[TASK BRIEF]
Print every line of the listing below without changing anything, and leave out the pictures.
## Start MATERIAL TO PROCESS
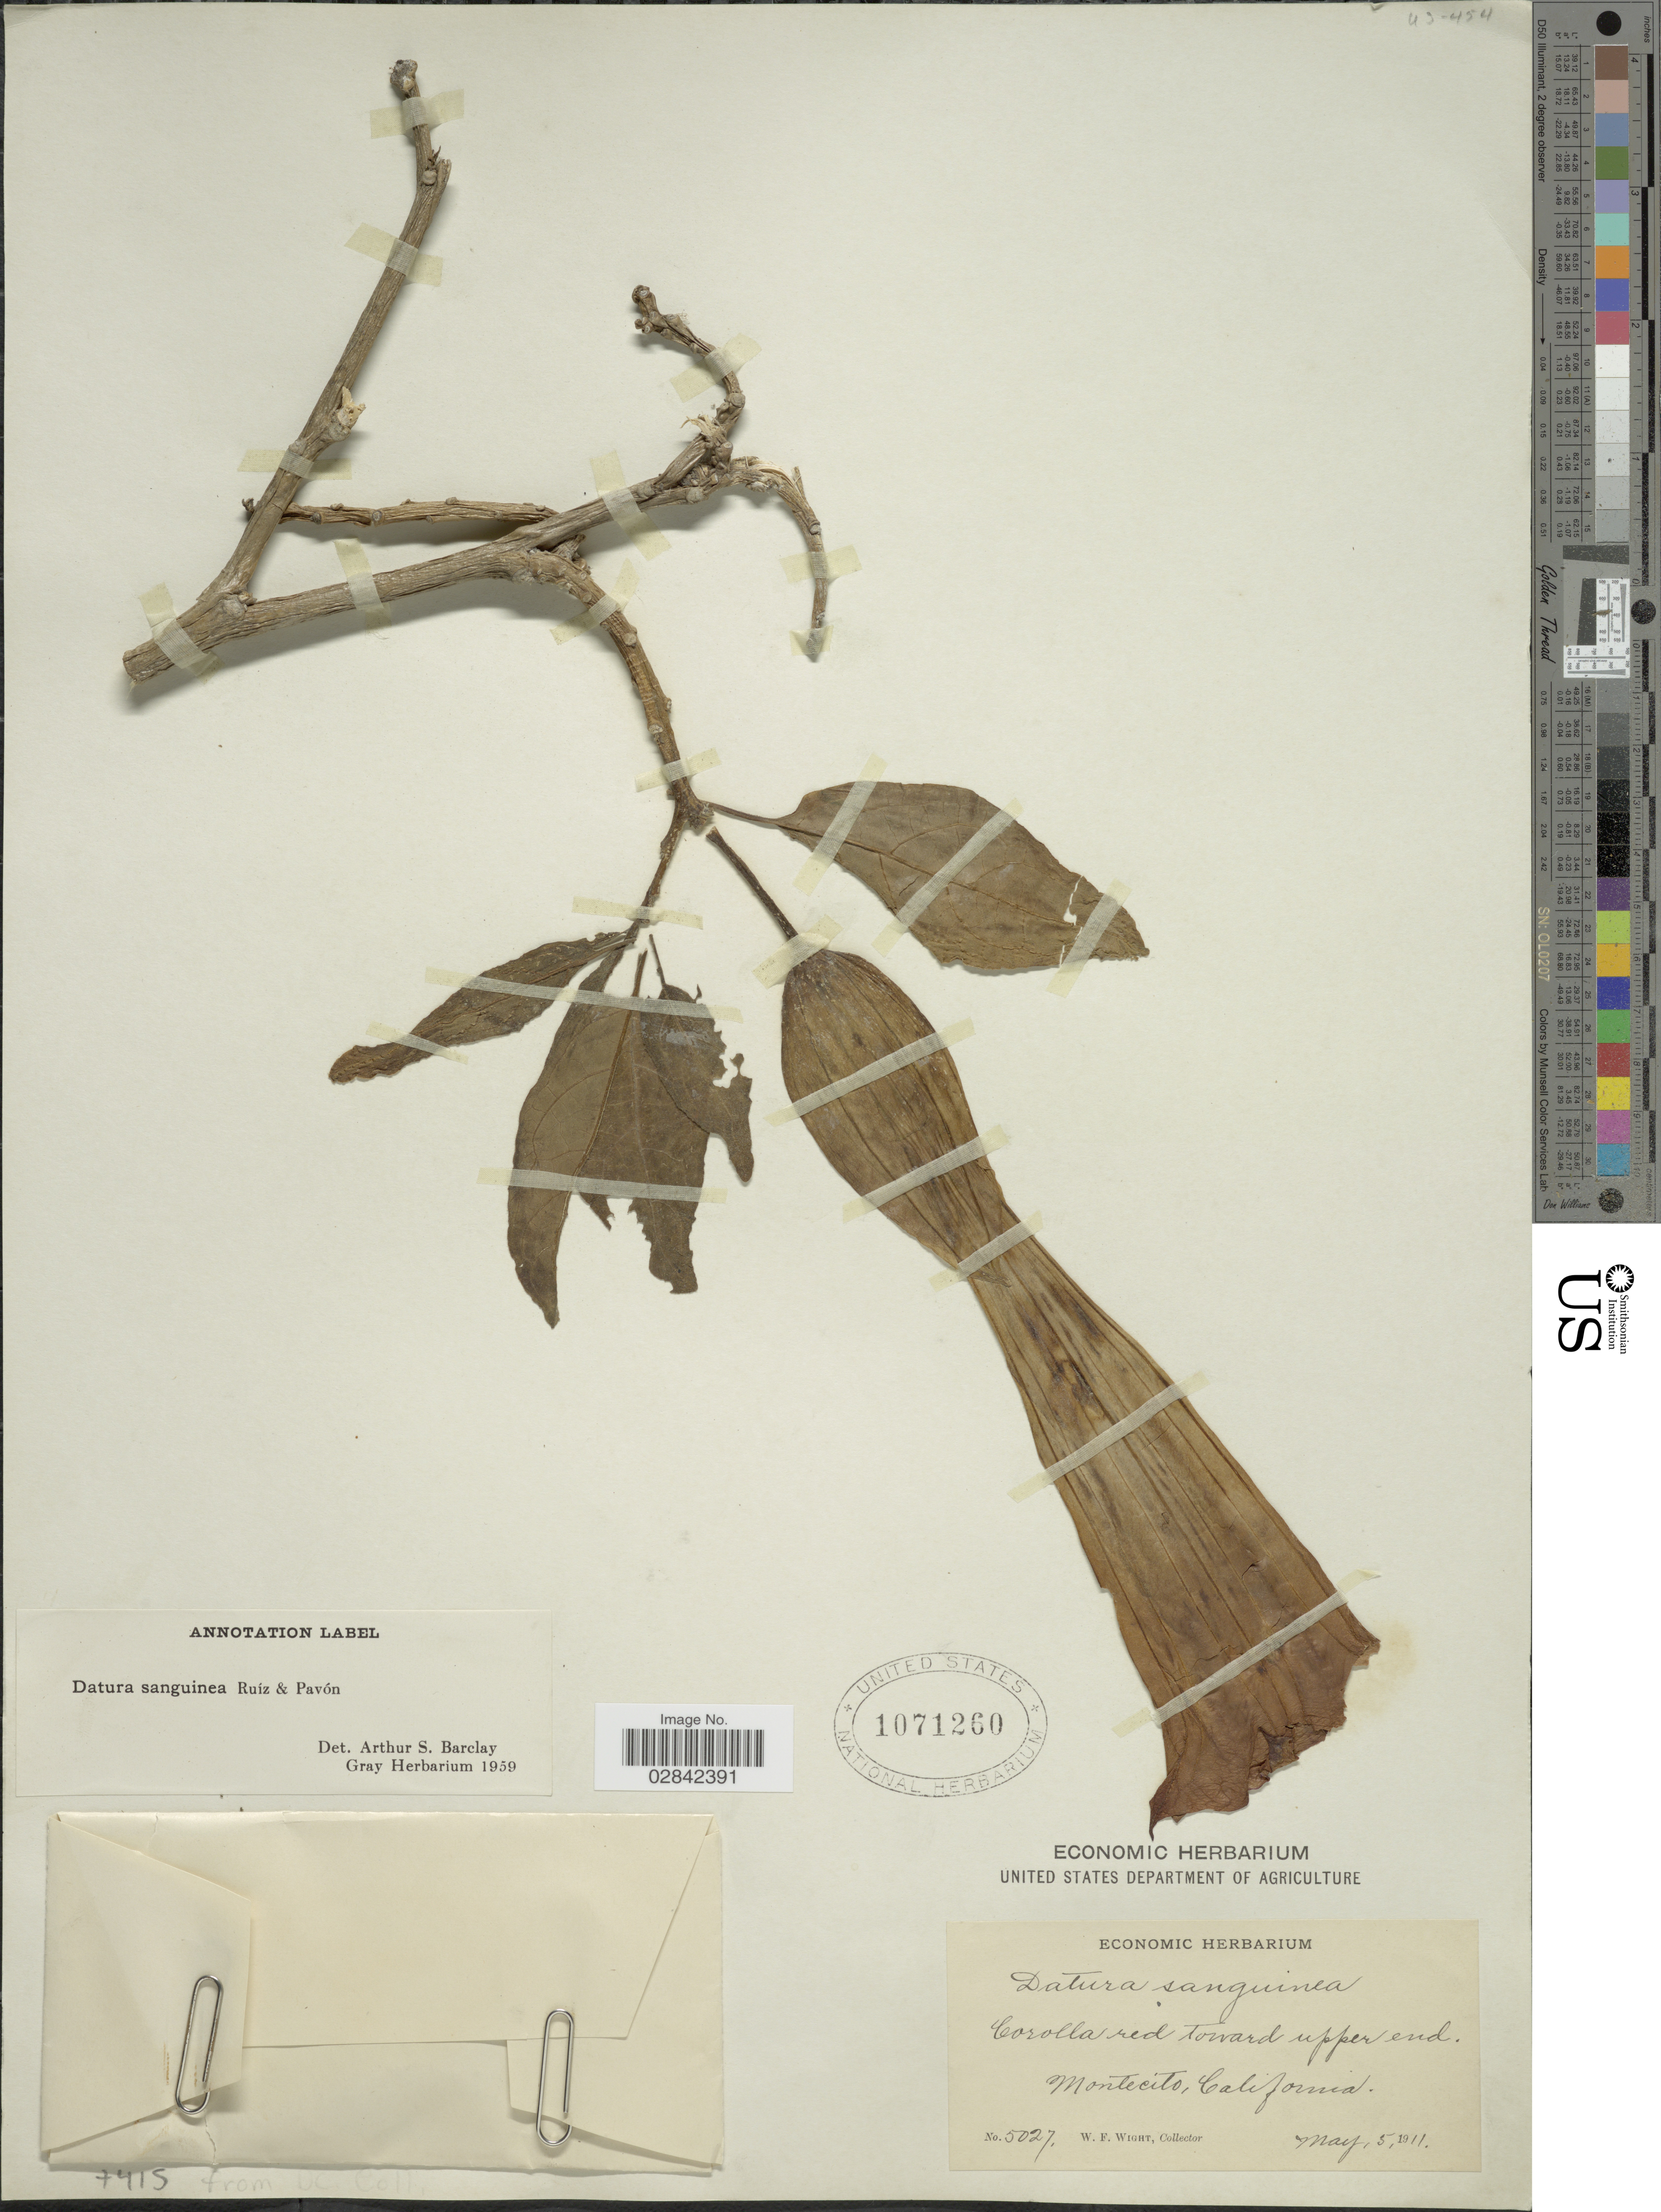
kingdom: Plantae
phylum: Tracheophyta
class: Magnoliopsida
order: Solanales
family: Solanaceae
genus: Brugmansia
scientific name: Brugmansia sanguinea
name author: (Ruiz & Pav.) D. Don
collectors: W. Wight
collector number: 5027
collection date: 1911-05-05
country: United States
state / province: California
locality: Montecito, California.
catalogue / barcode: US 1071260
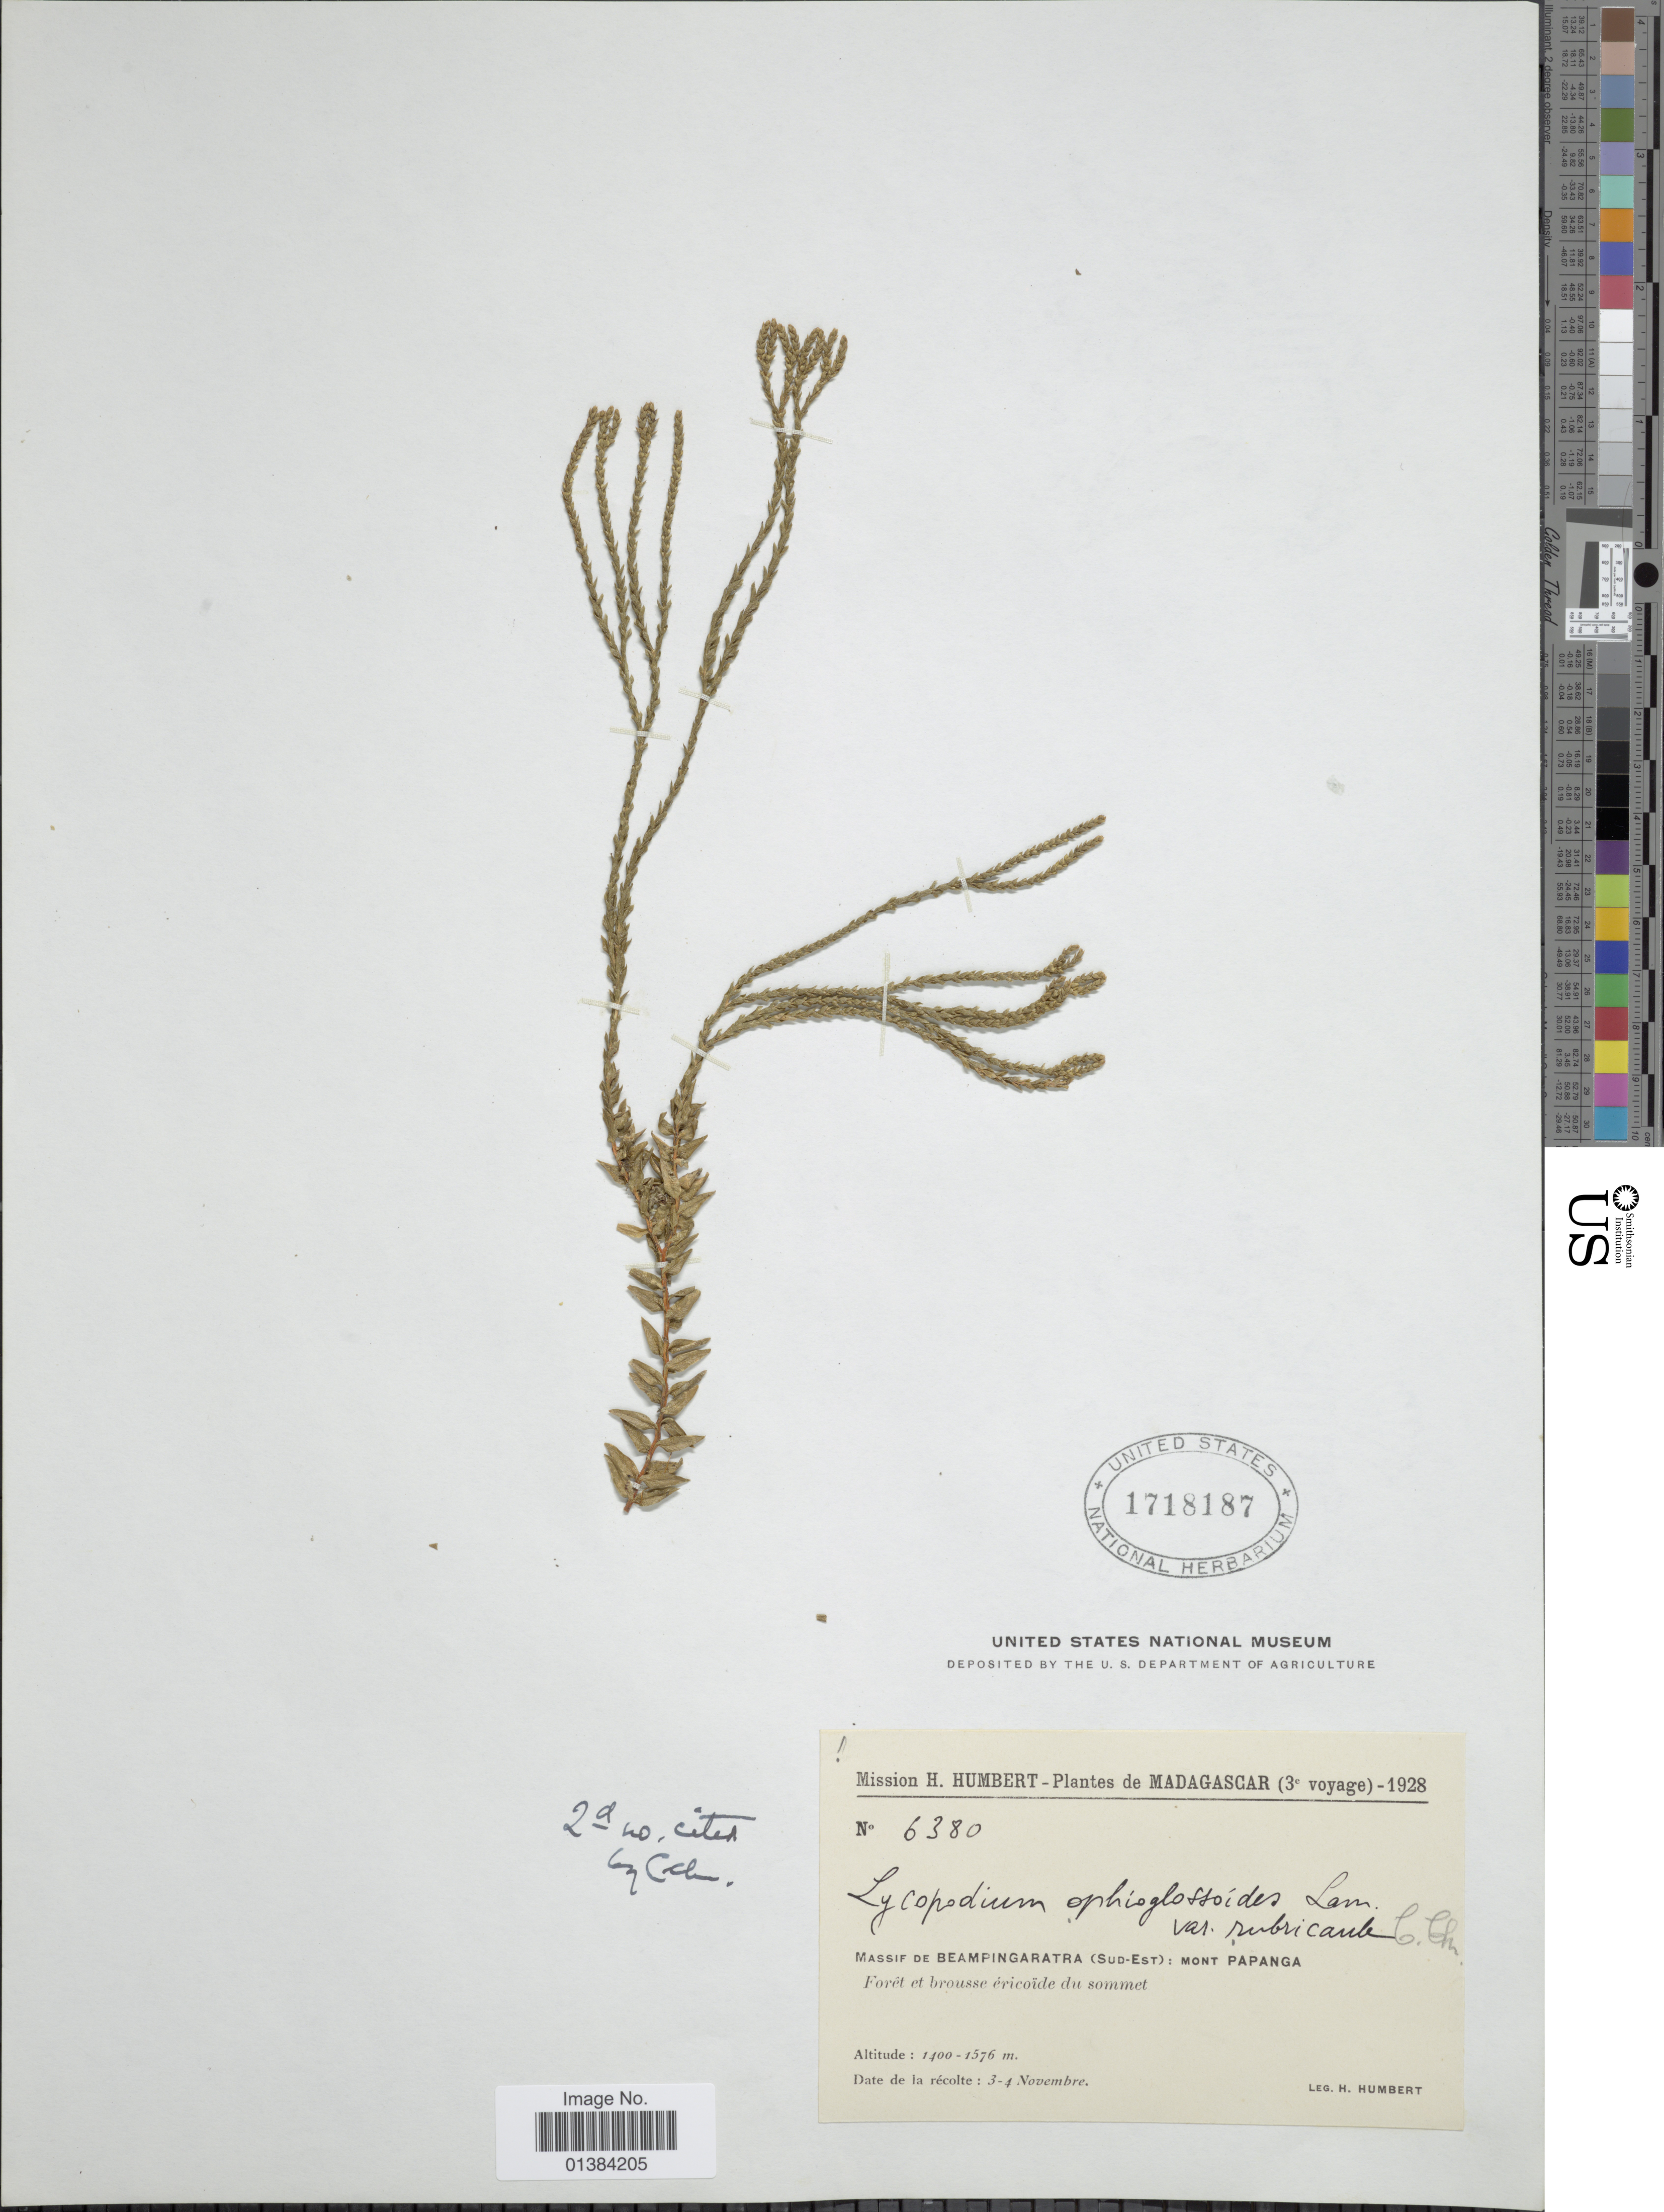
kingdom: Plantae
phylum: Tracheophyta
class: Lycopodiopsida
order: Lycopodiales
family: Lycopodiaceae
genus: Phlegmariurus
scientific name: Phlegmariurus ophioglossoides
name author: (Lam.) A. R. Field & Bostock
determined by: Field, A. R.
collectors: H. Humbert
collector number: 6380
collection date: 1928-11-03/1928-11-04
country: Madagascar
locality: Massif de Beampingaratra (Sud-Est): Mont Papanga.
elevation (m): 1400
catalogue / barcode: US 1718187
## End MATERIAL TO PROCESS
[THE OUTPUT]
kingdom: Plantae
phylum: Tracheophyta
class: Magnoliopsida
order: Solanales
family: Solanaceae
genus: Brugmansia
scientific name: Brugmansia sanguinea
name author: (Ruiz & Pav.) D. Don
collectors: W. Wight
collector number: 5027
collection date: 1911-05-05
country: United States
state / province: California
locality: Montecito, California.
catalogue / barcode: US 1071260
kingdom: Plantae
phylum: Tracheophyta
class: Lycopodiopsida
order: Lycopodiales
family: Lycopodiaceae
genus: Phlegmariurus
scientific name: Phlegmariurus ophioglossoides
name author: (Lam.) A. R. Field & Bostock
determined by: Field, A. R.
collectors: H. Humbert
collector number: 6380
collection date: 1928-11-03/1928-11-04
country: Madagascar
locality: Massif de Beampingaratra (Sud-Est): Mont Papanga.
elevation (m): 1400
catalogue / barcode: US 1718187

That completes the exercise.